PROVIDED INFORMATION –
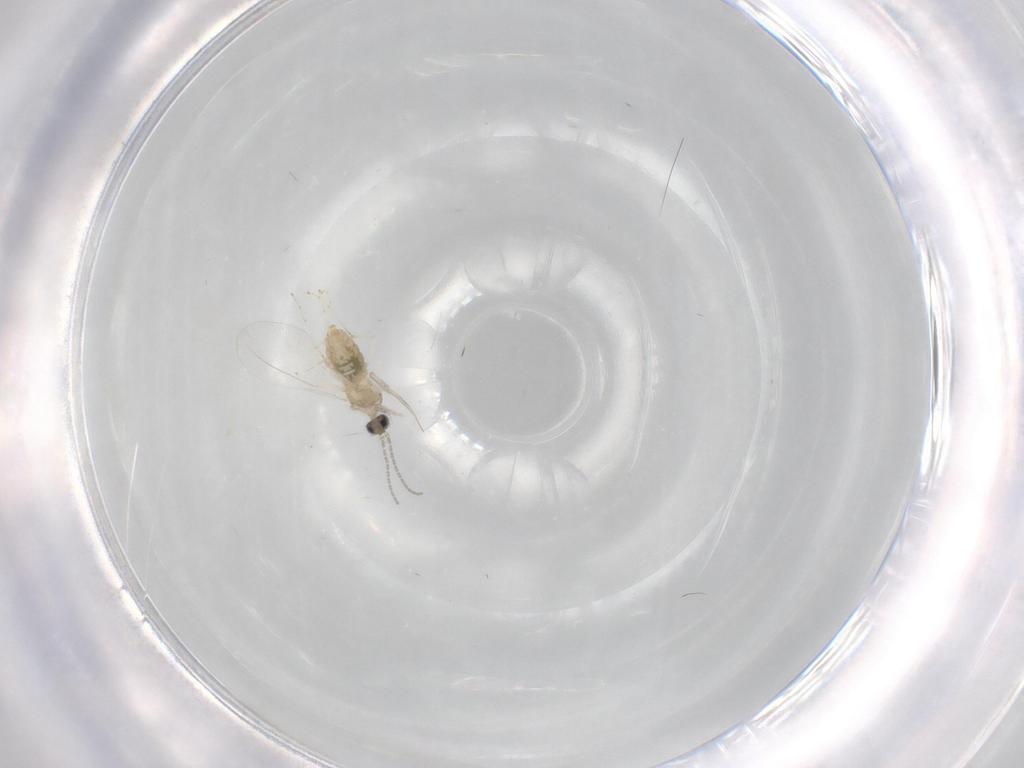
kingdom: Animalia
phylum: Arthropoda
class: Insecta
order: Diptera
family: Cecidomyiidae
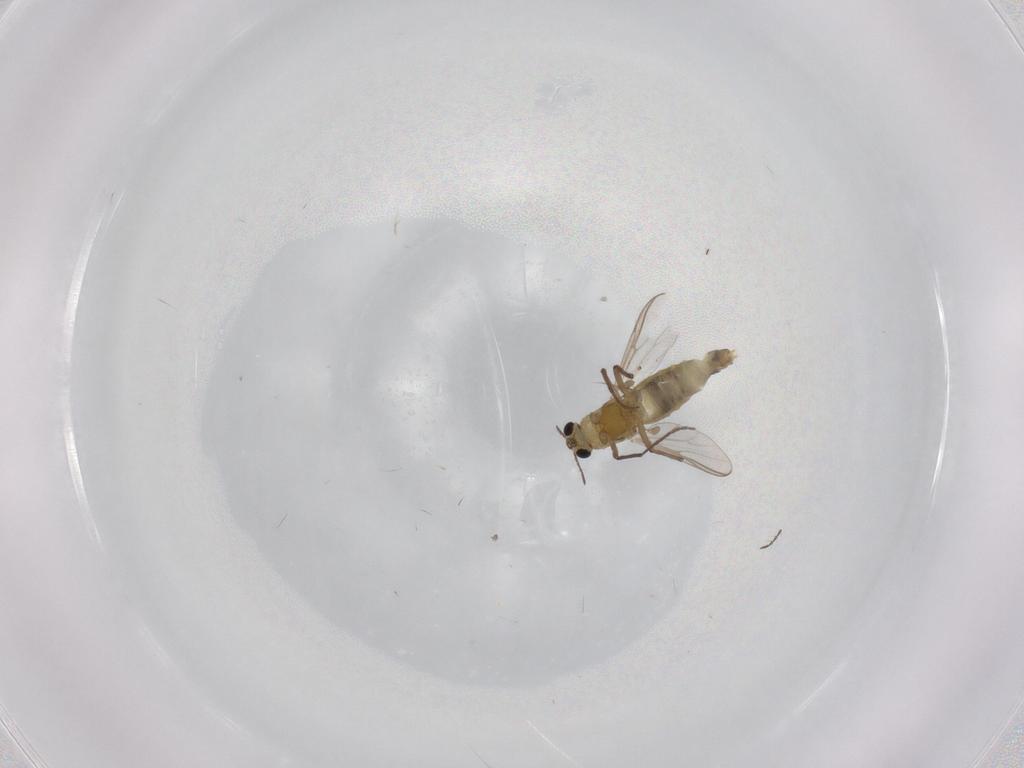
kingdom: Animalia
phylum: Arthropoda
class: Insecta
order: Diptera
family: Chironomidae
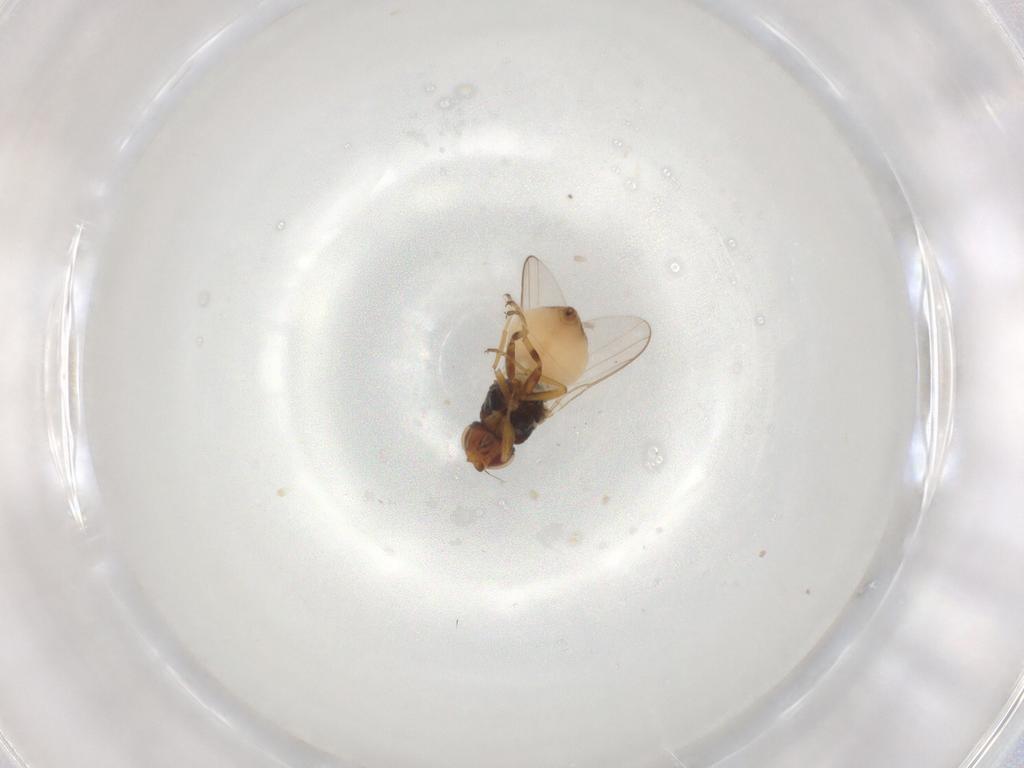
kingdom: Animalia
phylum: Arthropoda
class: Insecta
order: Diptera
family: Chloropidae
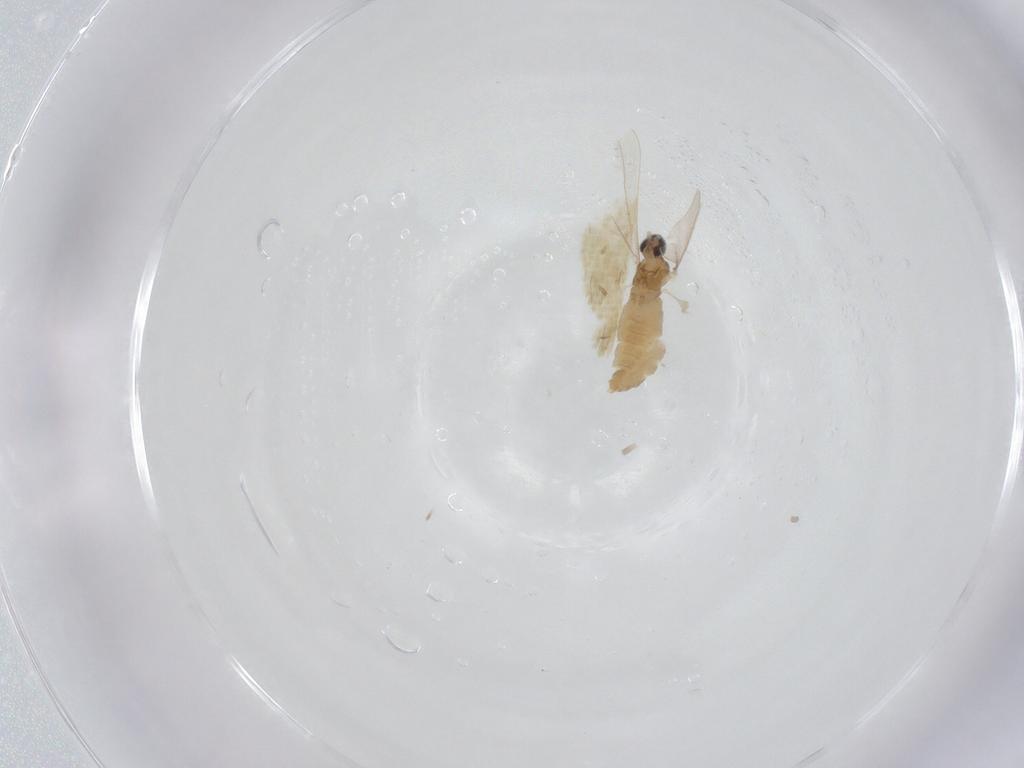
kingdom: Animalia
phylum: Arthropoda
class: Insecta
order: Diptera
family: Cecidomyiidae
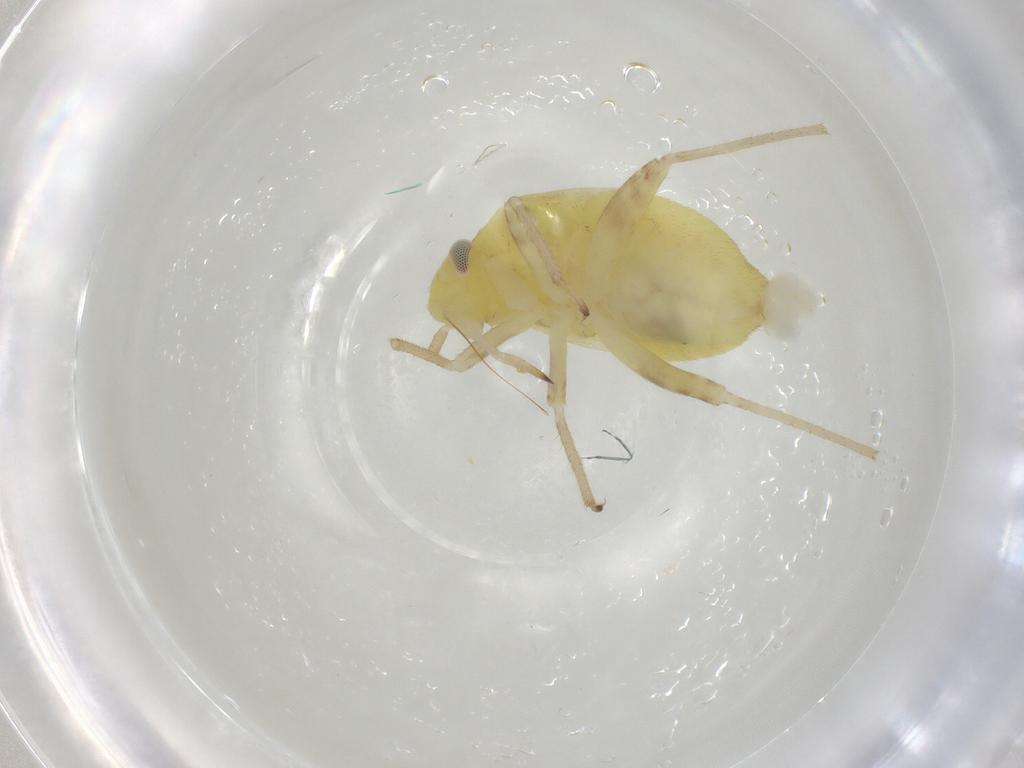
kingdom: Animalia
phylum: Arthropoda
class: Insecta
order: Hemiptera
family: Aphrophoridae
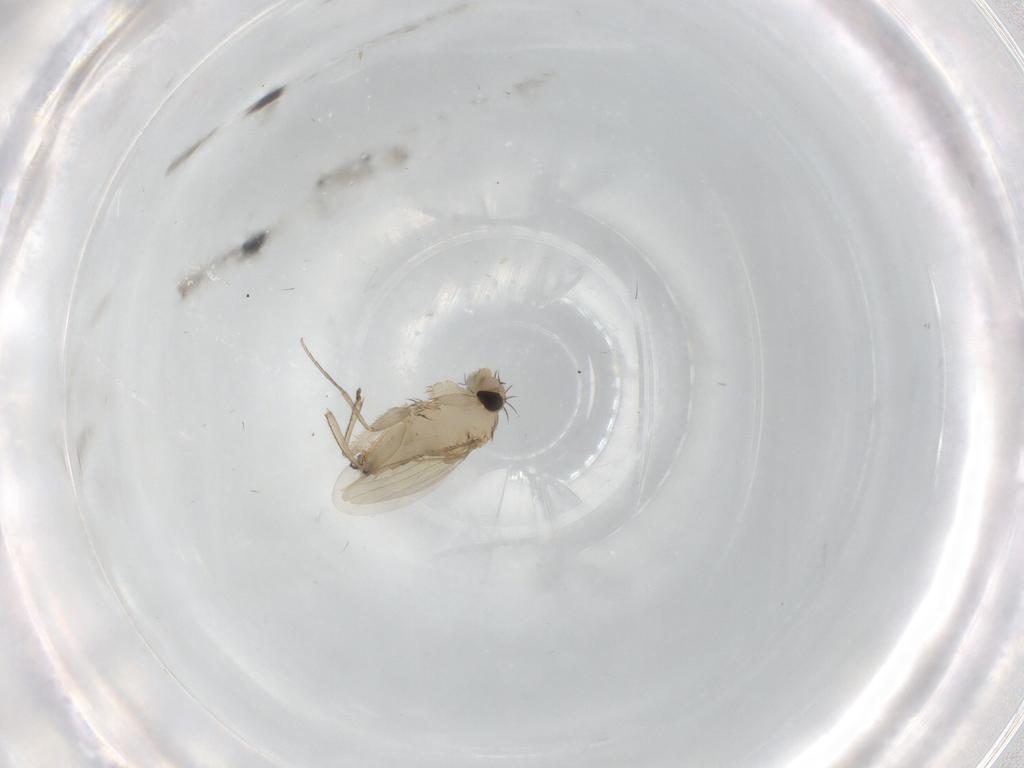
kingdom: Animalia
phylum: Arthropoda
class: Insecta
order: Diptera
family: Phoridae
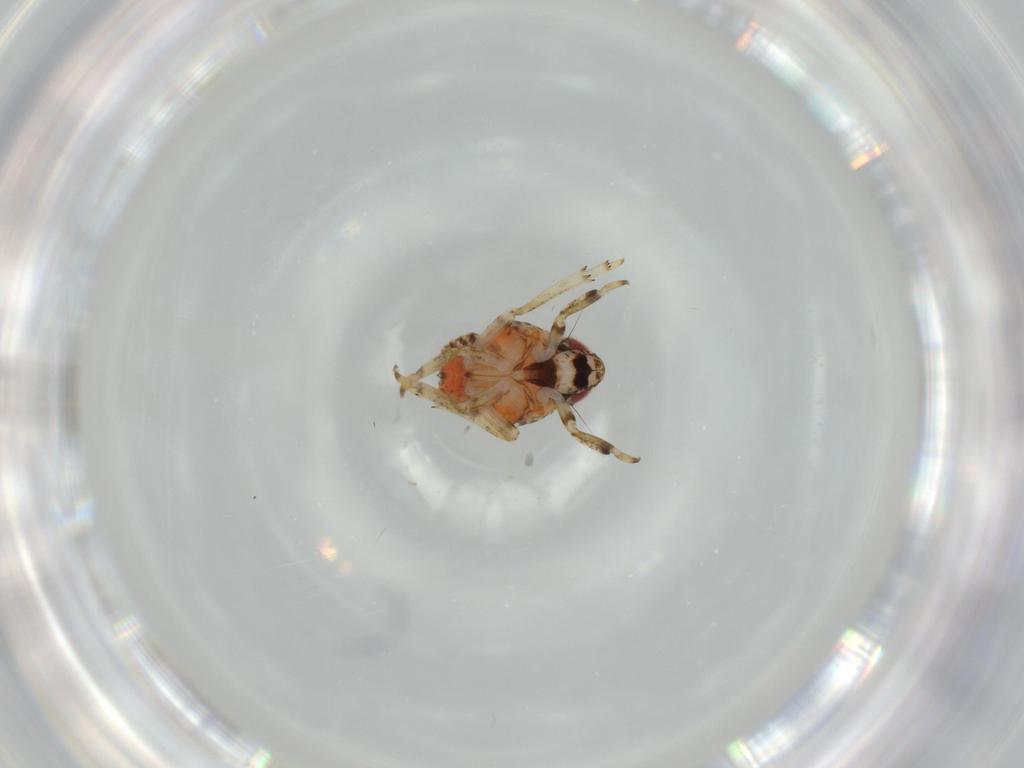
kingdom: Animalia
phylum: Arthropoda
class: Insecta
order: Hemiptera
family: Issidae
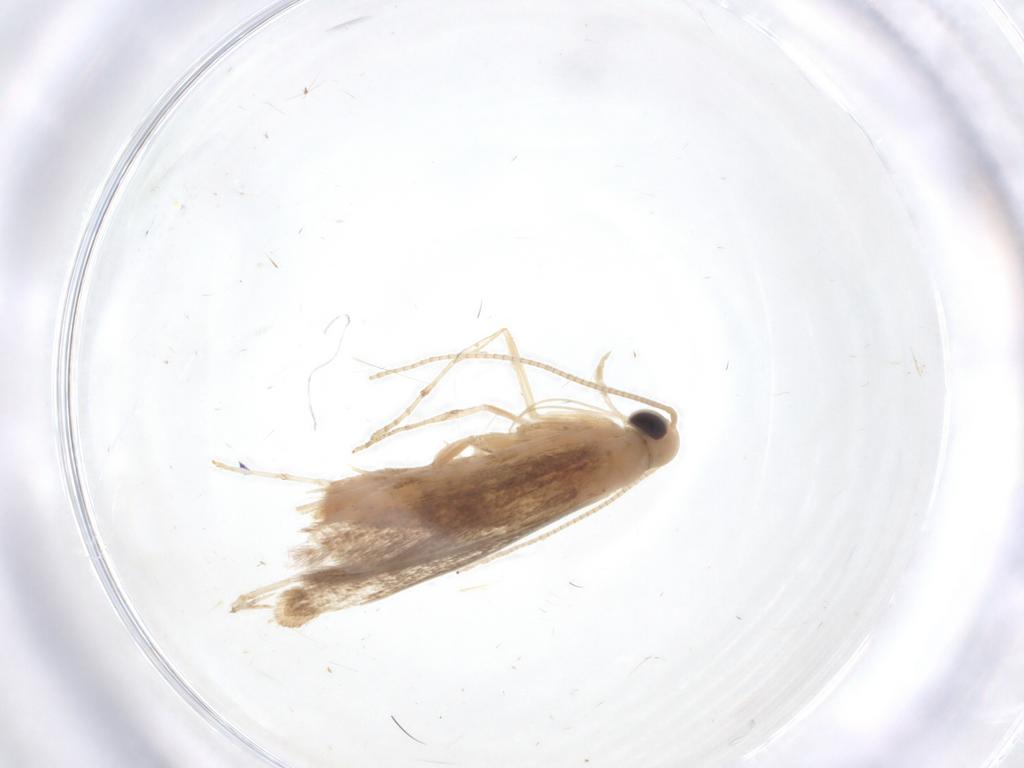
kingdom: Animalia
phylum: Arthropoda
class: Insecta
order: Lepidoptera
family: Gracillariidae
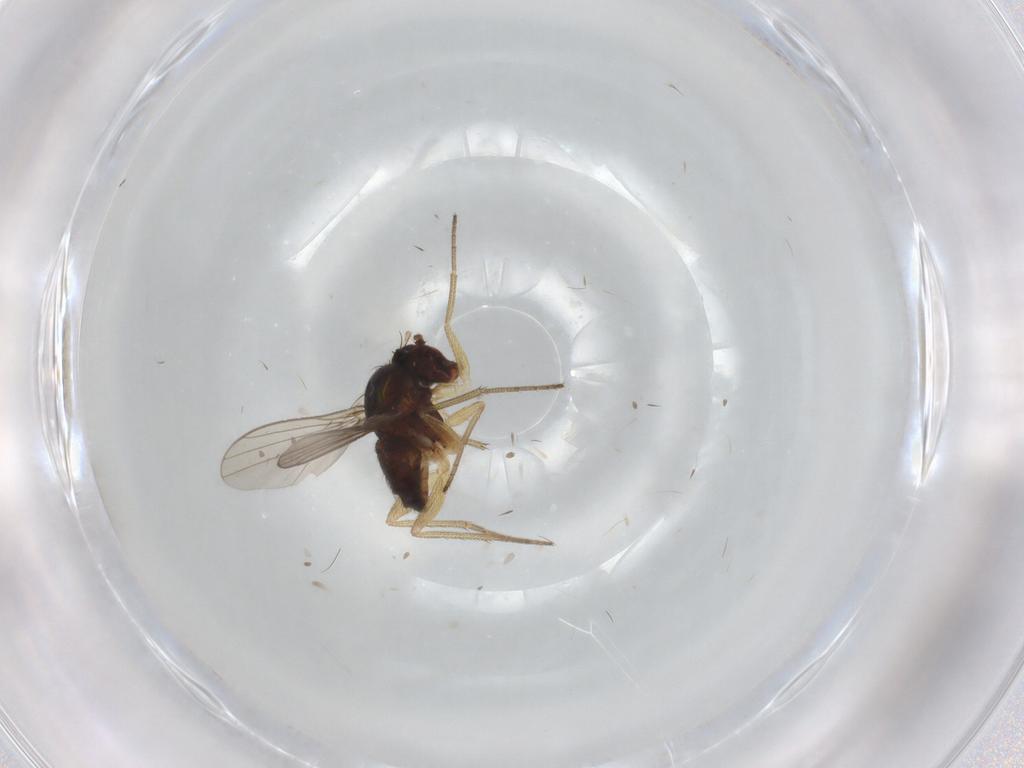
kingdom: Animalia
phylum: Arthropoda
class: Insecta
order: Diptera
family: Dolichopodidae
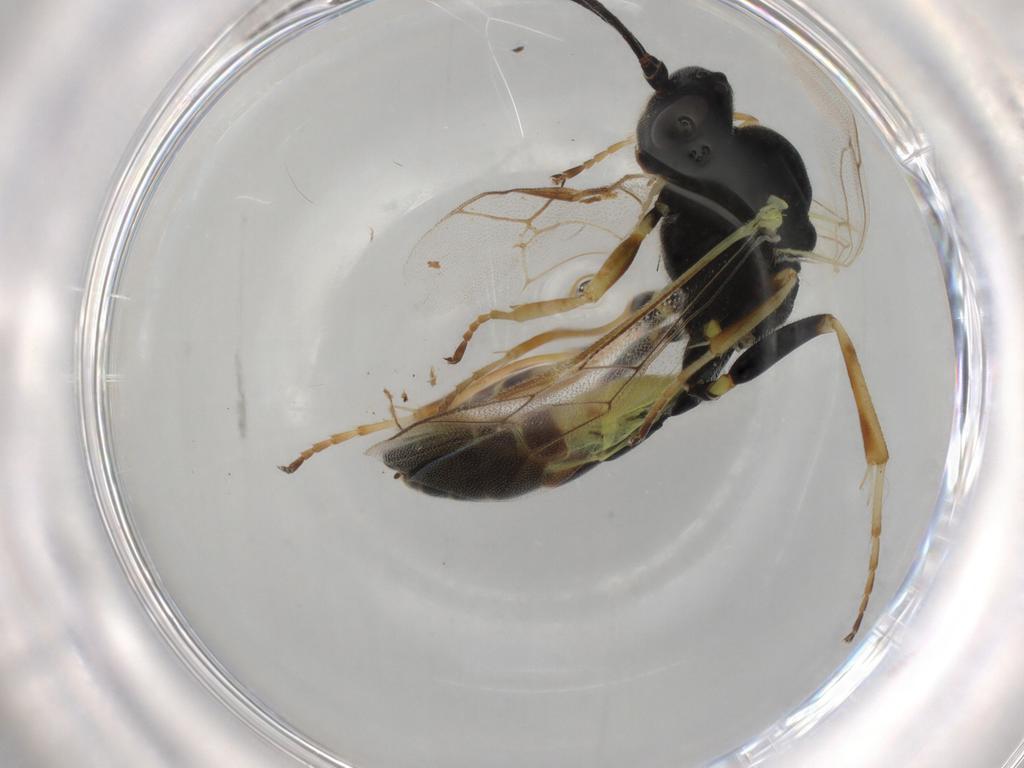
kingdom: Animalia
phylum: Arthropoda
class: Insecta
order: Hymenoptera
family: Ichneumonidae
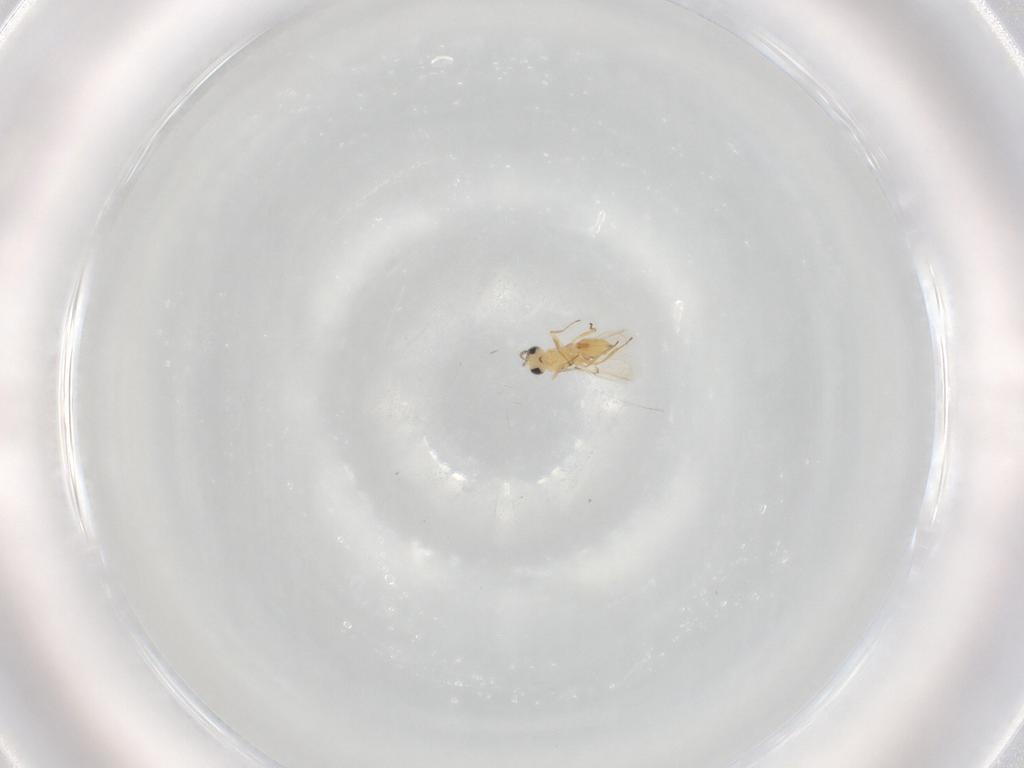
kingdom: Animalia
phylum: Arthropoda
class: Insecta
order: Hymenoptera
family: Trichogrammatidae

WORK INSTRUCTIONS – Print every line of the data above word for word, and leave out the pictures.

FINISHED TASK –
kingdom: Animalia
phylum: Arthropoda
class: Insecta
order: Diptera
family: Cecidomyiidae
kingdom: Animalia
phylum: Arthropoda
class: Insecta
order: Diptera
family: Chironomidae
kingdom: Animalia
phylum: Arthropoda
class: Insecta
order: Diptera
family: Chloropidae
kingdom: Animalia
phylum: Arthropoda
class: Insecta
order: Diptera
family: Cecidomyiidae
kingdom: Animalia
phylum: Arthropoda
class: Insecta
order: Hemiptera
family: Aphrophoridae
kingdom: Animalia
phylum: Arthropoda
class: Insecta
order: Diptera
family: Phoridae
kingdom: Animalia
phylum: Arthropoda
class: Insecta
order: Hemiptera
family: Issidae
kingdom: Animalia
phylum: Arthropoda
class: Insecta
order: Lepidoptera
family: Gracillariidae
kingdom: Animalia
phylum: Arthropoda
class: Insecta
order: Diptera
family: Dolichopodidae
kingdom: Animalia
phylum: Arthropoda
class: Insecta
order: Hymenoptera
family: Ichneumonidae
kingdom: Animalia
phylum: Arthropoda
class: Insecta
order: Hymenoptera
family: Trichogrammatidae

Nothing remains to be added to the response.